Kemiwatt conçoit des batteries. Jusque-là, rien de très original. Sauf que les batteries que développe cette petite entreprise rennaise n’ont rien à voir avec celles que l’on retrouve dans nos téléphones ou nos voitures : Kemiwatt stocke de l’électricité dans de l’eau. « Nous utilisons le concept de batterie à circulation, reposant sur des molécules organiques – des électrolytes – dissoutes dans de grandes quantités d’eau. L’eau circule dans des échangeurs pour charger ou décharger les électrolytes en électricité, selon les besoins », explique le patron de la société, Guillaume Chazalet.
Issue de travaux de recherche conduits à l’Université de Rennes et au CNRS, Kemiwatt est l’un des rares acteurs à s’intéresser à cette nouvelle technologie, intéressante pour stocker de grandes quantités d’énergie au même endroit (impossible, en revanche, d’utiliser cette batterie pour faire rouler une voiture ou un camion) et répondre aux besoins électriques grandissants des industriels.
Revente aux heures de pointe
Créée en 2014, la start-up emploie aujourd’hui une dizaine de salariés et compte, parmi ses premiers clients, le Syndicat départemental d’énergie et d’équipement du Finistère (Sdef) à Quimper, l’énergéticien italien Edison (groupe EDF) ainsi qu’un groupe chinois. Elle a jusqu’ici financé ses activités en levant des fonds : 4 M€, depuis ses débuts, qui viennent s’ajouter à une nouvelle opération de 5 M€ annoncée
ce vendredi 3octobre. Ce tour de table a été réalisé
auprès de Stolt-Nielsen, groupe norvégien spécialisé dans le transport et le stockage de produits chimiques liquides, et de plusieurs actionnaires historiques (Go Capital et l’investisseurPierre-Yves Divet, notamment).
C’est dans ce genre de cuves que Kermiwatt entend stocker de l’électricité. (Photo Sowefund)

• _CONSIGNE 1_
Répondez à ces questions sur l'article consacré à Kemiwatt.
(a) De quels travaux de recherche Kemiwatt est-elle issue ?
(b) En quelle année la start-up a-t-elle été créée ?
(c) Quel montant a-t-elle levé depuis ses débuts ?
• _CONSIGNE 2_
Pourriez-vous recopier sans rien changer le passage de l'article sur Kemiwatt qui va de « Revente aux heures » jusqu'à « l’investisseurPierre-Yves Divet, notamment). » inclus ?

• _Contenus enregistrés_

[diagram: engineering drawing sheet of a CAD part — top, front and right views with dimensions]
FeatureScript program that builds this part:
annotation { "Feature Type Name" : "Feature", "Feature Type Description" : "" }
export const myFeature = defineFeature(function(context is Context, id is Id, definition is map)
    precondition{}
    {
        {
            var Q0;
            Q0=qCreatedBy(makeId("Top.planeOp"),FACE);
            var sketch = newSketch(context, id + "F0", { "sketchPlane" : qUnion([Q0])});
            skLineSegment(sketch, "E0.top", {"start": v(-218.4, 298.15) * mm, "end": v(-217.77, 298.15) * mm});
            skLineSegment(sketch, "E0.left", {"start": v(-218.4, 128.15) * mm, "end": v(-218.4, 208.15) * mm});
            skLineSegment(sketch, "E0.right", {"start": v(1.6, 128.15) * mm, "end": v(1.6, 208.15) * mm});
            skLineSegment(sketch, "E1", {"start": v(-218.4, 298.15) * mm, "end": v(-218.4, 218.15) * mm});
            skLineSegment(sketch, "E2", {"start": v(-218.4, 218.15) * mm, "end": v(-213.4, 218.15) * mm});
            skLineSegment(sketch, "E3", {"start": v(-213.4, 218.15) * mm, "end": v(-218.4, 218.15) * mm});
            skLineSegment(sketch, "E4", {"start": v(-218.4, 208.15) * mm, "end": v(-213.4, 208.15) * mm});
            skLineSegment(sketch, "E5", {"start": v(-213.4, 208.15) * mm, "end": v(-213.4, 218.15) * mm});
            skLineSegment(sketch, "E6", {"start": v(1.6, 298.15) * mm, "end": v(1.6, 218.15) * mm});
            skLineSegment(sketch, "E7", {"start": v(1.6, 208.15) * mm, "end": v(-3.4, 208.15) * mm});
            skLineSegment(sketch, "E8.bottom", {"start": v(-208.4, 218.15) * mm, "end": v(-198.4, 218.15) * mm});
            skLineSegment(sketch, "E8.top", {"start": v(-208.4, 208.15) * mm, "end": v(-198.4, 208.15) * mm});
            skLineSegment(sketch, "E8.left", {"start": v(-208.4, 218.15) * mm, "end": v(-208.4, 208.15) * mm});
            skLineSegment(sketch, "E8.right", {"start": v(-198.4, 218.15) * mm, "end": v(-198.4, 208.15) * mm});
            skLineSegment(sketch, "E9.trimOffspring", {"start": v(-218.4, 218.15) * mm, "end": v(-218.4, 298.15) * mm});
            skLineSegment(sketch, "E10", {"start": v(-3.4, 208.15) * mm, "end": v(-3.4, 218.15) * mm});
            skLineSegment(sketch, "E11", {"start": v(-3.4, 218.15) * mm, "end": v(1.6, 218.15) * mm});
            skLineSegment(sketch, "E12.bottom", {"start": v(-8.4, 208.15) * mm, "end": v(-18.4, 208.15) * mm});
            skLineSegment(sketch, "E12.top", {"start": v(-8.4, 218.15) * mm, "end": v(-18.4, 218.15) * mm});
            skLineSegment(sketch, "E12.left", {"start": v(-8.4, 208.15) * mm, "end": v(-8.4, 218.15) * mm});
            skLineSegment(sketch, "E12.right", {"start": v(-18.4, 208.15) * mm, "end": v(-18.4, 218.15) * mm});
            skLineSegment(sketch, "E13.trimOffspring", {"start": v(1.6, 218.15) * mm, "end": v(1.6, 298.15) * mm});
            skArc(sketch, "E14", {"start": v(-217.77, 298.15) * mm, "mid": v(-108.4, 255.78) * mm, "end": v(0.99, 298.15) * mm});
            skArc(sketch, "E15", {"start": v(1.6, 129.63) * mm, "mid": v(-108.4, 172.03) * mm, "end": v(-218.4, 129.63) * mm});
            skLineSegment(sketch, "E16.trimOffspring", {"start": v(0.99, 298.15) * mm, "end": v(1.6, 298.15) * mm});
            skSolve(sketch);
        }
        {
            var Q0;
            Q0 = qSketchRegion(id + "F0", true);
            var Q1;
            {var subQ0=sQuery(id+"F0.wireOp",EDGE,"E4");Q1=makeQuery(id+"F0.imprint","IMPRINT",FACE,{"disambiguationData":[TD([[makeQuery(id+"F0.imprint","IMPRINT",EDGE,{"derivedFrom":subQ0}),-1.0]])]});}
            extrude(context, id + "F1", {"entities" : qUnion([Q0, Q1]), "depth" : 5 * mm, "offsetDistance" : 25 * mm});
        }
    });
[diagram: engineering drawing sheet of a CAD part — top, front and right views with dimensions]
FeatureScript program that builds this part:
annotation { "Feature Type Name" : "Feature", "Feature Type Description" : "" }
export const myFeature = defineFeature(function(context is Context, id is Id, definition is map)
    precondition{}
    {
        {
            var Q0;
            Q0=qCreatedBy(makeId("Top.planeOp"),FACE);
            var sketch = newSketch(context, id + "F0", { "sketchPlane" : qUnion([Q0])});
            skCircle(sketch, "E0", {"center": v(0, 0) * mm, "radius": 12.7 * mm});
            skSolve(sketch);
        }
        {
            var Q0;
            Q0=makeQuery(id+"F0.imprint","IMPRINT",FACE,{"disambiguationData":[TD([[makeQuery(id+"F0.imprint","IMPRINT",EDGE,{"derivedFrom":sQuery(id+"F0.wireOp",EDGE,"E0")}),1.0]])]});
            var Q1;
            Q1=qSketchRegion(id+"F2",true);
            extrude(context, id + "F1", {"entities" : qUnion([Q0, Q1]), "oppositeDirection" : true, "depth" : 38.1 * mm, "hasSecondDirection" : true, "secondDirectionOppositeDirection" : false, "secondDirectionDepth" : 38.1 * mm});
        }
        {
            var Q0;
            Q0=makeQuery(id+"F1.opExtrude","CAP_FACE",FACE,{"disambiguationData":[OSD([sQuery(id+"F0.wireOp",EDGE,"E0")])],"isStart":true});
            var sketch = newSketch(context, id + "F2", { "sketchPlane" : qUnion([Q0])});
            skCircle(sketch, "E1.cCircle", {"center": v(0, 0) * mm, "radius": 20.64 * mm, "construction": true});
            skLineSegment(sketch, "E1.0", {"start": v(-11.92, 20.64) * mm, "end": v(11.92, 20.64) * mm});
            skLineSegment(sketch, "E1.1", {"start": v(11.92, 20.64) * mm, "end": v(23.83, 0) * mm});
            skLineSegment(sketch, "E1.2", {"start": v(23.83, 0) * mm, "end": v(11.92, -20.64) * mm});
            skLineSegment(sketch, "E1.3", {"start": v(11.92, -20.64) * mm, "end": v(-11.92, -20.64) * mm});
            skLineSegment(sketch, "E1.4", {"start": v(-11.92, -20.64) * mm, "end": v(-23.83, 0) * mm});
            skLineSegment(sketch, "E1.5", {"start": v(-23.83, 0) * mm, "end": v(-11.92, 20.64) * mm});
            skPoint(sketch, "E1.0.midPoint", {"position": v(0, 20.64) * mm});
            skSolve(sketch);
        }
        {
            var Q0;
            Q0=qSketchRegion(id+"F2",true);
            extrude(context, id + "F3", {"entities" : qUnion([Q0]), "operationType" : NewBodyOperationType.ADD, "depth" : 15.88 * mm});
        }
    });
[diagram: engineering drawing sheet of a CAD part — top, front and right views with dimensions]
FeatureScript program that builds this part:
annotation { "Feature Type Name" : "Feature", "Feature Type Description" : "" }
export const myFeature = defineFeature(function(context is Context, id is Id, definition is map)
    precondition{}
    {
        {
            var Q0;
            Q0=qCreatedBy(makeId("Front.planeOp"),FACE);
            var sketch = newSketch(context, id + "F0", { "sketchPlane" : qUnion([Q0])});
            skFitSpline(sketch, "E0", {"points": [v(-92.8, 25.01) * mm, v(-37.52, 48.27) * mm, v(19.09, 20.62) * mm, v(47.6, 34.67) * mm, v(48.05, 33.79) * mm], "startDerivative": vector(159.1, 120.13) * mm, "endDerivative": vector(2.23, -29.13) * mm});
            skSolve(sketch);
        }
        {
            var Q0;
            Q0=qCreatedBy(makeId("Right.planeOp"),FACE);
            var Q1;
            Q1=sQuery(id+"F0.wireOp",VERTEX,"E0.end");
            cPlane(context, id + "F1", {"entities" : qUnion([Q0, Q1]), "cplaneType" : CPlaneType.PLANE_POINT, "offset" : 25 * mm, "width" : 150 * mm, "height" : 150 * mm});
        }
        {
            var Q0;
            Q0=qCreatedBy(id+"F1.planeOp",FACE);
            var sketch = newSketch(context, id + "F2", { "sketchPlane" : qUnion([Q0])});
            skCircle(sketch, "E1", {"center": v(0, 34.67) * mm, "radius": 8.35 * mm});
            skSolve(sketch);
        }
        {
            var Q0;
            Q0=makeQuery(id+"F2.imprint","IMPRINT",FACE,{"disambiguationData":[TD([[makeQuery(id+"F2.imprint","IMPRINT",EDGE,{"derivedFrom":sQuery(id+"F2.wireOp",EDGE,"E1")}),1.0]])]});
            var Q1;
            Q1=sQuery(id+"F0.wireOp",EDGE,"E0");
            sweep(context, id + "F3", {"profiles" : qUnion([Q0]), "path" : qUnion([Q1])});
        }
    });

• _ZONE DE RÉPONSE 1_
(a) De travaux de recherche conduits à l'Université de Rennes et au CNRS.
(b) En 2014.
(c) 4 M€.

• _ZONE DE RÉPONSE 2_
Revente aux heures de pointe
Créée en 2014, la start-up emploie aujourd’hui une dizaine de salariés et compte, parmi ses premiers clients, le Syndicat départemental d’énergie et d’équipement du Finistère (Sdef) à Quimper, l’énergéticien italien Edison (groupe EDF) ainsi qu’un groupe chinois. Elle a jusqu’ici financé ses activités en levant des fonds : 4 M€, depuis ses débuts, qui viennent s’ajouter à une nouvelle opération de 5 M€ annoncée
ce vendredi 3octobre. Ce tour de table a été réalisé
auprès de Stolt-Nielsen, groupe norvégien spécialisé dans le transport et le stockage de produits chimiques liquides, et de plusieurs actionnaires historiques (Go Capital et l’investisseurPierre-Yves Divet, notamment).